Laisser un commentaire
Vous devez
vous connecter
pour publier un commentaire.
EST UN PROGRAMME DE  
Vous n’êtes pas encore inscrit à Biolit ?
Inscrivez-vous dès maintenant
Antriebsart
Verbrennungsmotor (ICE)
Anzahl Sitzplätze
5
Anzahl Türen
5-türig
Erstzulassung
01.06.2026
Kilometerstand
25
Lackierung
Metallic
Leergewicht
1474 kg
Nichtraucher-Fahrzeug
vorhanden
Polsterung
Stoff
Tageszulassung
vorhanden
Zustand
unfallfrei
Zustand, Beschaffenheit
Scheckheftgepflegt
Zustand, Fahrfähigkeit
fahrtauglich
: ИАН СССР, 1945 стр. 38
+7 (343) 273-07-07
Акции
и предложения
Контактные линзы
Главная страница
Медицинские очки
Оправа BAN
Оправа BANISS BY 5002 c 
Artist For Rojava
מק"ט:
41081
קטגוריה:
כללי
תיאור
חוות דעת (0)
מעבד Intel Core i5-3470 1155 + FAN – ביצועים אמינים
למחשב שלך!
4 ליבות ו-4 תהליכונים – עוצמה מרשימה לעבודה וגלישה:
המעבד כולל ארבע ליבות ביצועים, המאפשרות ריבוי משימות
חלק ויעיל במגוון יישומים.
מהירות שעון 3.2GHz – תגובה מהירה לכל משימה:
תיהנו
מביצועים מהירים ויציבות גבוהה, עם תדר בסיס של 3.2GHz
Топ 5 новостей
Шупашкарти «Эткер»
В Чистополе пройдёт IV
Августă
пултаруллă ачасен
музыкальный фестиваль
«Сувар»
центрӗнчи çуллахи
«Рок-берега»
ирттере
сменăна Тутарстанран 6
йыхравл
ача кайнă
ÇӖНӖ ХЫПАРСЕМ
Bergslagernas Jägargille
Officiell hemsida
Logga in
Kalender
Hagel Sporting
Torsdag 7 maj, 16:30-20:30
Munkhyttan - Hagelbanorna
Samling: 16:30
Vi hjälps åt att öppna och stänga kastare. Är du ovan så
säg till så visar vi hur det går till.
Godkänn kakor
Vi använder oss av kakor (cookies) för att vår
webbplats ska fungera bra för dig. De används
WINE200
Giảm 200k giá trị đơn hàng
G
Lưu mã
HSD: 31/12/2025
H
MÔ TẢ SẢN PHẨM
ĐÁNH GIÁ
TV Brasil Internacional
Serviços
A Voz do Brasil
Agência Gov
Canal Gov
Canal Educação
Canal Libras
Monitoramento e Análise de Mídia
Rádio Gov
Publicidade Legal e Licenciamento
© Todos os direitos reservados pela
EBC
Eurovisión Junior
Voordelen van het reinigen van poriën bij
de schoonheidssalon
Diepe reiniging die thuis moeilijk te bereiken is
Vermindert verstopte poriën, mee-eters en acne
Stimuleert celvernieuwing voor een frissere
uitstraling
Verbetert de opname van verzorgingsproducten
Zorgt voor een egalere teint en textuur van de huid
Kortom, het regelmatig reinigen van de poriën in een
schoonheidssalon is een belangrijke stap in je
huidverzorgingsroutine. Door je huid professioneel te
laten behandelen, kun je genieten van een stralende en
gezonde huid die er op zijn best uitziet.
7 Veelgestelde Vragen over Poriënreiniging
§
▶ **WHAT THE TASK ASKS**
Give every line of the rows above again, replacing each occurrence of "vorhanden" with "ja" and leaving everything else unchanged.

▶ **TASK SOLUTION**
Laisser un commentaire
Vous devez
vous connecter
pour publier un commentaire.
EST UN PROGRAMME DE  
Vous n’êtes pas encore inscrit à Biolit ?
Inscrivez-vous dès maintenant
Antriebsart
Verbrennungsmotor (ICE)
Anzahl Sitzplätze
5
Anzahl Türen
5-türig
Erstzulassung
01.06.2026
Kilometerstand
25
Lackierung
Metallic
Leergewicht
1474 kg
Nichtraucher-Fahrzeug
ja
Polsterung
Stoff
Tageszulassung
ja
Zustand
unfallfrei
Zustand, Beschaffenheit
Scheckheftgepflegt
Zustand, Fahrfähigkeit
fahrtauglich
: ИАН СССР, 1945 стр. 38
+7 (343) 273-07-07
Акции
и предложения
Контактные линзы
Главная страница
Медицинские очки
Оправа BAN
Оправа BANISS BY 5002 c 
Artist For Rojava
מק"ט:
41081
קטגוריה:
כללי
תיאור
חוות דעת (0)
מעבד Intel Core i5-3470 1155 + FAN – ביצועים אמינים
למחשב שלך!
4 ליבות ו-4 תהליכונים – עוצמה מרשימה לעבודה וגלישה:
המעבד כולל ארבע ליבות ביצועים, המאפשרות ריבוי משימות
חלק ויעיל במגוון יישומים.
מהירות שעון 3.2GHz – תגובה מהירה לכל משימה:
תיהנו
מביצועים מהירים ויציבות גבוהה, עם תדר בסיס של 3.2GHz
Топ 5 новостей
Шупашкарти «Эткер»
В Чистополе пройдёт IV
Августă
пултаруллă ачасен
музыкальный фестиваль
«Сувар»
центрӗнчи çуллахи
«Рок-берега»
ирттере
сменăна Тутарстанран 6
йыхравл
ача кайнă
ÇӖНӖ ХЫПАРСЕМ
Bergslagernas Jägargille
Officiell hemsida
Logga in
Kalender
Hagel Sporting
Torsdag 7 maj, 16:30-20:30
Munkhyttan - Hagelbanorna
Samling: 16:30
Vi hjälps åt att öppna och stänga kastare. Är du ovan så
säg till så visar vi hur det går till.
Godkänn kakor
Vi använder oss av kakor (cookies) för att vår
webbplats ska fungera bra för dig. De används
WINE200
Giảm 200k giá trị đơn hàng
G
Lưu mã
HSD: 31/12/2025
H
MÔ TẢ SẢN PHẨM
ĐÁNH GIÁ
TV Brasil Internacional
Serviços
A Voz do Brasil
Agência Gov
Canal Gov
Canal Educação
Canal Libras
Monitoramento e Análise de Mídia
Rádio Gov
Publicidade Legal e Licenciamento
© Todos os direitos reservados pela
EBC
Eurovisión Junior
Voordelen van het reinigen van poriën bij
de schoonheidssalon
Diepe reiniging die thuis moeilijk te bereiken is
Vermindert verstopte poriën, mee-eters en acne
Stimuleert celvernieuwing voor een frissere
uitstraling
Verbetert de opname van verzorgingsproducten
Zorgt voor een egalere teint en textuur van de huid
Kortom, het regelmatig reinigen van de poriën in een
schoonheidssalon is een belangrijke stap in je
huidverzorgingsroutine. Door je huid professioneel te
laten behandelen, kun je genieten van een stralende en
gezonde huid die er op zijn best uitziet.
7 Veelgestelde Vragen over Poriënreiniging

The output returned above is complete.